En Île-de-France, une légère amélioration est perceptible : les relances à J+1 s’établissent à 22,08 %, contre un pic à 24,89 % en septembre 2024. Les impayés à J+30 se stabilisent à 3,32 %. Une tendance encourageante, mais qui demeure très largement au-dessus des niveaux d’avant-crise (0,89 % en mars 2020). Dans les dix plus grandes villes de province et dans le reste du territoire, la situation continue de se dégrader : les relances à J+1 atteignent respectivement 28,50 % et 28,04 %, des niveaux records. Les impayés à J+30 y dépassent désormais 3,89 % et 4,12 %.

Ces chiffres révèlent surtout un enseignement structurel : l’écart entre gestion professionnelle et autogestion est massif.

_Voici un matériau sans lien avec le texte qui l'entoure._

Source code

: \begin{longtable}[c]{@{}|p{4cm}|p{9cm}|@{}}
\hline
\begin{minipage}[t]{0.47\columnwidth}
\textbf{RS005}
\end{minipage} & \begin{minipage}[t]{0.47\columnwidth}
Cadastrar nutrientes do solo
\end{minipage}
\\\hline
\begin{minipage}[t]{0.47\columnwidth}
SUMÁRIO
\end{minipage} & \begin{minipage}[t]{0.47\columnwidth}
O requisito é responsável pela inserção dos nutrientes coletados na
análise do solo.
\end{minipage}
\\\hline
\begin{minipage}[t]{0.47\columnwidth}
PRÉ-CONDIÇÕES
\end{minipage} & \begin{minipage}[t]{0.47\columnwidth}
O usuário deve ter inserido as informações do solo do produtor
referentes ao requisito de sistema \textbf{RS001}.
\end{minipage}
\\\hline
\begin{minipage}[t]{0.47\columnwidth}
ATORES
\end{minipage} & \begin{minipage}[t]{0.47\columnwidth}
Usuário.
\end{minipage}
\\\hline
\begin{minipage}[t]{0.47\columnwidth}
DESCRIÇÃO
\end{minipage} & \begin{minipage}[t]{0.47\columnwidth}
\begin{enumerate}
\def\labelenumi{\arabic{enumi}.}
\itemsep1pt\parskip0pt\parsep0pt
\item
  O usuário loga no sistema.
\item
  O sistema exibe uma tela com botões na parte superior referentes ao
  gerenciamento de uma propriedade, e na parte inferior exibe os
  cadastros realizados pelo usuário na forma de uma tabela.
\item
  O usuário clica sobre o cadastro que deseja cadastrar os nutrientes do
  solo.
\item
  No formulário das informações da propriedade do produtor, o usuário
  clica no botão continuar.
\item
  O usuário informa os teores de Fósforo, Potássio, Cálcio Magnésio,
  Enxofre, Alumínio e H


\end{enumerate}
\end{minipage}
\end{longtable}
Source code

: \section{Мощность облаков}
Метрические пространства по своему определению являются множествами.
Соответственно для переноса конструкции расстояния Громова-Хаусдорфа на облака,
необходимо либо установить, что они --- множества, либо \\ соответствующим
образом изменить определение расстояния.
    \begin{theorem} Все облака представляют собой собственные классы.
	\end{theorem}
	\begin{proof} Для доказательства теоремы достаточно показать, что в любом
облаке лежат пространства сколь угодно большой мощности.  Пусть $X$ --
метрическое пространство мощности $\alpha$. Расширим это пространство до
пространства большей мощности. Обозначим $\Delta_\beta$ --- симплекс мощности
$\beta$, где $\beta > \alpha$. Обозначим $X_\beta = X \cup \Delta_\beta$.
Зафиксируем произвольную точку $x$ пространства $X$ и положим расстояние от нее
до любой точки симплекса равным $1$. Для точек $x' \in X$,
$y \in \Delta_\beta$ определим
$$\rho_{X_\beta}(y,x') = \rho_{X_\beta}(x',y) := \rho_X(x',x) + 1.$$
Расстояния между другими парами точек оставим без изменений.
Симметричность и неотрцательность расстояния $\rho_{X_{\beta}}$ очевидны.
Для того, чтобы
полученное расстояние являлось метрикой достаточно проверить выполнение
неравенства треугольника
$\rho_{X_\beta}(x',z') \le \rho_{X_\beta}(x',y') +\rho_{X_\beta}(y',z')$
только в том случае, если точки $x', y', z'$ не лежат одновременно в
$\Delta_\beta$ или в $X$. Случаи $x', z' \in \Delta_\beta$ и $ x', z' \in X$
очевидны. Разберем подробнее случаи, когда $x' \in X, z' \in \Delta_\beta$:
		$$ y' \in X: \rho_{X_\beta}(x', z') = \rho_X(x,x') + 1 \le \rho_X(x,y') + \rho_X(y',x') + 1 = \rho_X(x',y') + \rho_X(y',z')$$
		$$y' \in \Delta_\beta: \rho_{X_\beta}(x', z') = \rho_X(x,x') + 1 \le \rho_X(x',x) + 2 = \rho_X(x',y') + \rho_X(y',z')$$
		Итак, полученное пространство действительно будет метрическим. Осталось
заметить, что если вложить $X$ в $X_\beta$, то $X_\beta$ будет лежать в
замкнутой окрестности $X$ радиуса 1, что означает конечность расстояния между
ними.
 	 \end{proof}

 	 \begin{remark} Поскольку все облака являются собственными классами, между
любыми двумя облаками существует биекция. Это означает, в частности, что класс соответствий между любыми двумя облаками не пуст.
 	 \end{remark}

En Île-de-France, les biens gérés par Imodirect affichent un taux d’impayés à J+30 de 1,74 %, contre 4,90 % pour les biens récupérés en transfert depuis une autogestion. En province, l’écart est encore plus marqué : 2,09 % contre 6,15 %. « Louer un bien, c’est un métier. Un propriétaire qui s’y essaie une fois tous les trois ans en moyenne ne peut pas avoir les bons réflexes », rappelle Arnaud Hacquart.

Rendre l’intermédiation professionnelle obligatoire : la réforme structurante

Pour Arnaud Hacquart, la priorité absolue est de mettre fin à la gestion locative en ordre dispersé. Cela suppose une mesure claire et courageuse : rendre obligatoire le recours à un administrateur de biens agréé pour tout contrat de location, et créer un ordre de la profession sur le modèle des métiers réglementés. Ce cadre permettrait de sécuriser l’ensemble du parcours propriétaire-locataire (protection des données personnelles, fiabilisation des annonces, fin des arnaques), d’assurer le respect de la réglementation liée à la décence énergétique (interdiction de location des passoires thermiques, permis de louer) et de réduire mécaniquement les risques d’impayés.

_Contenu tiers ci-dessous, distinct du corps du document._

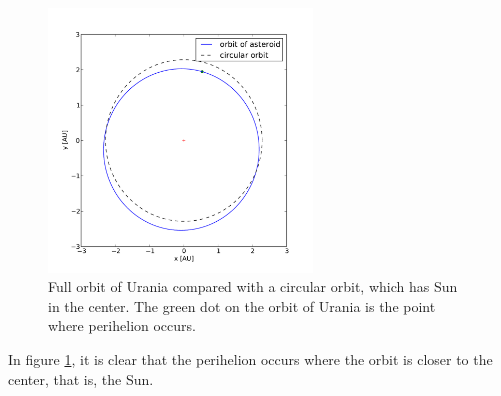 \documentclass[a4paper,12pt]{article}
\begin{document}
\begin{figure}[H]
\centering
	\includegraphics [angle=0,height=7cm,width=7cm]{pic/urania_orbit.pdf} 
\caption{Full orbit of Urania compared with a circular orbit, which has Sun in the center. The green dot on the orbit of Urania is the point where perihelion occurs.}
\label{fig:orbit}
\end{figure}
In figure \ref{fig:orbit}, it is clear that the perihelion occurs where the orbit is closer to the center, that is, the Sun. 
\end{document}
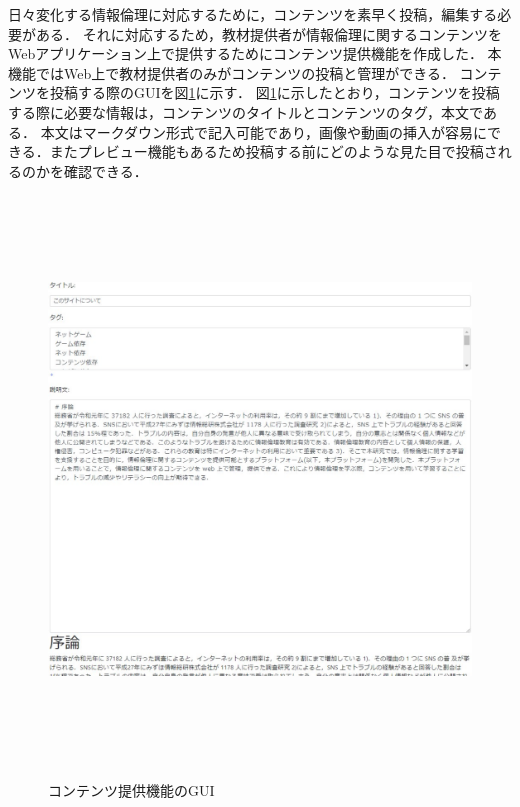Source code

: 日々変化する情報倫理に対応するために，コンテンツを素早く投稿，編集する必要がある．
それに対応するため，教材提供者が情報倫理に関するコンテンツをWebアプリケーション上で提供するためにコンテンツ提供機能を作成した．
本機能ではWeb上で教材提供者のみがコンテンツの投稿と管理ができる．
コンテンツを投稿する際のGUIを図\ref{content_teikyou}に示す．
図\ref{content_teikyou}に示したとおり，コンテンツを投稿する際に必要な情報は，コンテンツのタイトルとコンテンツのタグ，本文である．
本文はマークダウン形式で記入可能であり，画像や動画の挿入が容易にできる．またプレビュー機能もあるため投稿する前にどのような見た目で投稿されるのかを確認できる．

\begin{figure}[htbp]
    \begin{center}
        \includegraphics[width=16cm,height=15cm,keepaspectratio]{content_teikyou-crop.pdf}\\
    \end{center}
    \caption{コンテンツ提供機能のGUI}
    \label{content_teikyou}
\end{figure}

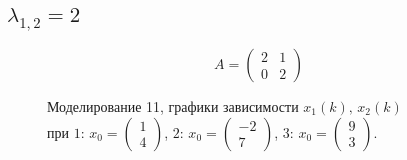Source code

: \documentclass[a5paper, 10pt]{article}
\theoremstyle{definition}
\theoremstyle{plain}
\theoremstyle{remark}
\begin{document}
\subsection{$\lambda_{1, 2} = 2$}
\begin{equation}
A =
\begin{pmatrix}
 2 &  1\\
0 &  2
\end{pmatrix}
\end{equation}
\begin{figure}[h!]
\caption{Моделирование 11, графики зависимости $x_1 \left( k \right), \, x_2 \left( k \right)$ \\ при  $1: \, x_0 = \begin{pmatrix} 1 \\ 4 \end{pmatrix}$, $2: \, x_0 = \begin{pmatrix} -2 \\ 7 \end{pmatrix}$, $3: \, x_0 = \begin{pmatrix} 9 \\ 3 \end{pmatrix}$.}
\end{figure}


\end{document}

À cette réforme structurante s’articulent trois outils complémentaires et immédiatement mobilisables :

Un fichier national des mauvais payeurs, inspiré du dispositif Préventel dans les télécoms, pour distinguer les locataires de bonne foi des situations à risque avéré ;
La généralisation de la Garantie loyers impayés (GLI), accordée d’office par les assureurs privés pour tout locataire solvable non inscrit au fichier, sans démarche complexe ;
La neutralisation du dépôt de garantie, confié à un tiers de confiance pour prévenir les litiges et restaurer la confiance entre les parties.

Le mirage du bail notarié

Parmi les pistes évoquées figure celle du bail notarié. Imodirect ne conteste pas l’intérêt d’un bail-type solide, doté d’une réelle force exécutoire. Mais cette force doit être attachée au document lui-même, et non à l’intervenant qui le signe. « Qu’un bail soit signé par un administrateur de biens agréé ou par un notaire, il doit offrir les mêmes garanties juridiques. Ajouter une étape notariale dans un parcours locatif qu’il faut au contraire fluidifier, c’est complexifier sans résoudre », explique Arnaud Hacquart.

La priorité doit être donnée à la sécurisation des parcours dès l’entrée dans le logement : sélection rigoureuse des dossiers, outils mutualisés et gestion professionnelle. Renforcer les mécanismes d’expulsion ne saurait constituer une politique du logement.

Une question de volonté politique

Les solutions existent, elles sont identifiées et opérationnelles. Ce qui manque n’est ni l’expertise ni les outils, mais la capacité à dépasser les logiques de camp pour construire une réponse globale. Le temps des diagnostics est révolu : l’enjeu est désormais d’assumer des réformes structurelles pour sécuriser durablement le marché locatif français.